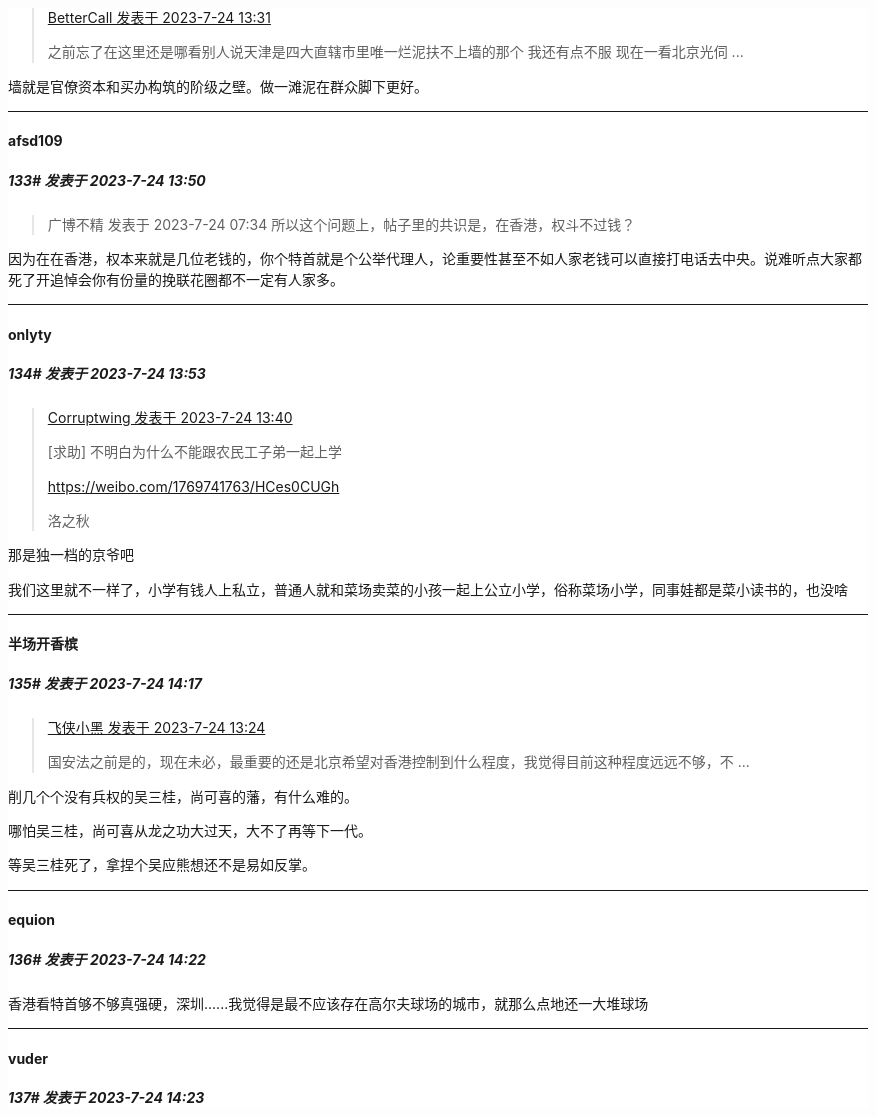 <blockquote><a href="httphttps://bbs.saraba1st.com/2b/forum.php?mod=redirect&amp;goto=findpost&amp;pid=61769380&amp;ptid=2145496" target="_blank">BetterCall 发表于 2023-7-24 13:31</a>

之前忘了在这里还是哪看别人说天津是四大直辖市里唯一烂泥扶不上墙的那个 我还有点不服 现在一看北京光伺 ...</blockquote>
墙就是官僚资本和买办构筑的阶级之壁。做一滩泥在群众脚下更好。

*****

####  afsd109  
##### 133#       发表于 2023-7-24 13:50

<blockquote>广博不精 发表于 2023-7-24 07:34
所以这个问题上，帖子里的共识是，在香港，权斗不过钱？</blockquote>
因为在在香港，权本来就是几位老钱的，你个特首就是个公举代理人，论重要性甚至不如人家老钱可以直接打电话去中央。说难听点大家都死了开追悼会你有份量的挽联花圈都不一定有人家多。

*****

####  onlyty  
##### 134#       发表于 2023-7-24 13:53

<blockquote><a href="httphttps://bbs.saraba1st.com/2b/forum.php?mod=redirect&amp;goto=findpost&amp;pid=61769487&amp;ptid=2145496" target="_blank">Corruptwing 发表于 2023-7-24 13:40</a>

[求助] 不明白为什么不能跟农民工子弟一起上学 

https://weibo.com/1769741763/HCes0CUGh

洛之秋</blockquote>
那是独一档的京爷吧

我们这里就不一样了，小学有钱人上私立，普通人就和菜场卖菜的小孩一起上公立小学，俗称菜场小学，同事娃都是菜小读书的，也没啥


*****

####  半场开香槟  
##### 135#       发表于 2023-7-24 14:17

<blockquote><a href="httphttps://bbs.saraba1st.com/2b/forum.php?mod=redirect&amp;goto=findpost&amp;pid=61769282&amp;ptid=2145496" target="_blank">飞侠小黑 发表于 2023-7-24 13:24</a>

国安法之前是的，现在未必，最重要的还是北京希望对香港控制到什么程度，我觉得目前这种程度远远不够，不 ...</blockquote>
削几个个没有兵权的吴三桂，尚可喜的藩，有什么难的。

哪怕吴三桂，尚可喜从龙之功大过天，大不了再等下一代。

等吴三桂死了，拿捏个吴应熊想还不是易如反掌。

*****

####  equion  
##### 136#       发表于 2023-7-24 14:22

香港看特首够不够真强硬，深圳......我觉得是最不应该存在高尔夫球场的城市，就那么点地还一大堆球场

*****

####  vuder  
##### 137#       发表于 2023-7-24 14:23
+ + + +
Problem statement = Rewrite the source text of the items above as a JSON list of strings, one string per line, omitting blank lines. Leave the pictures out of the answer.

Final answer =
[
  " <blockquote><a href=\"httphttps://bbs.saraba1st.com/2b/forum.php?mod=redirect&amp;goto=findpost&amp;pid=61769380&amp;ptid=2145496\" target=\"_blank\">BetterCall 发表于 2023-7-24 13:31</a>",
  "之前忘了在这里还是哪看别人说天津是四大直辖市里唯一烂泥扶不上墙的那个 我还有点不服 现在一看北京光伺 ...</blockquote>",
  "墙就是官僚资本和买办构筑的阶级之壁。做一滩泥在群众脚下更好。",
  "*****",
  "####  afsd109  ",
  "##### 133#       发表于 2023-7-24 13:50",
  "<blockquote>广博不精 发表于 2023-7-24 07:34",
  "所以这个问题上，帖子里的共识是，在香港，权斗不过钱？</blockquote>",
  "因为在在香港，权本来就是几位老钱的，你个特首就是个公举代理人，论重要性甚至不如人家老钱可以直接打电话去中央。说难听点大家都死了开追悼会你有份量的挽联花圈都不一定有人家多。",
  "*****",
  "####  onlyty  ",
  "##### 134#       发表于 2023-7-24 13:53",
  "<blockquote><a href=\"httphttps://bbs.saraba1st.com/2b/forum.php?mod=redirect&amp;goto=findpost&amp;pid=61769487&amp;ptid=2145496\" target=\"_blank\">Corruptwing 发表于 2023-7-24 13:40</a>",
  "[求助] 不明白为什么不能跟农民工子弟一起上学 ",
  "https://weibo.com/1769741763/HCes0CUGh",
  "洛之秋</blockquote>",
  "那是独一档的京爷吧",
  "我们这里就不一样了，小学有钱人上私立，普通人就和菜场卖菜的小孩一起上公立小学，俗称菜场小学，同事娃都是菜小读书的，也没啥",
  "*****",
  "####  半场开香槟  ",
  "##### 135#       发表于 2023-7-24 14:17",
  "<blockquote><a href=\"httphttps://bbs.saraba1st.com/2b/forum.php?mod=redirect&amp;goto=findpost&amp;pid=61769282&amp;ptid=2145496\" target=\"_blank\">飞侠小黑 发表于 2023-7-24 13:24</a>",
  "国安法之前是的，现在未必，最重要的还是北京希望对香港控制到什么程度，我觉得目前这种程度远远不够，不 ...</blockquote>",
  "削几个个没有兵权的吴三桂，尚可喜的藩，有什么难的。",
  "哪怕吴三桂，尚可喜从龙之功大过天，大不了再等下一代。",
  "等吴三桂死了，拿捏个吴应熊想还不是易如反掌。",
  "*****",
  "####  equion  ",
  "##### 136#       发表于 2023-7-24 14:22",
  "香港看特首够不够真强硬，深圳......我觉得是最不应该存在高尔夫球场的城市，就那么点地还一大堆球场",
  "*****",
  "####  vuder  ",
  "##### 137#       发表于 2023-7-24 14:23"
]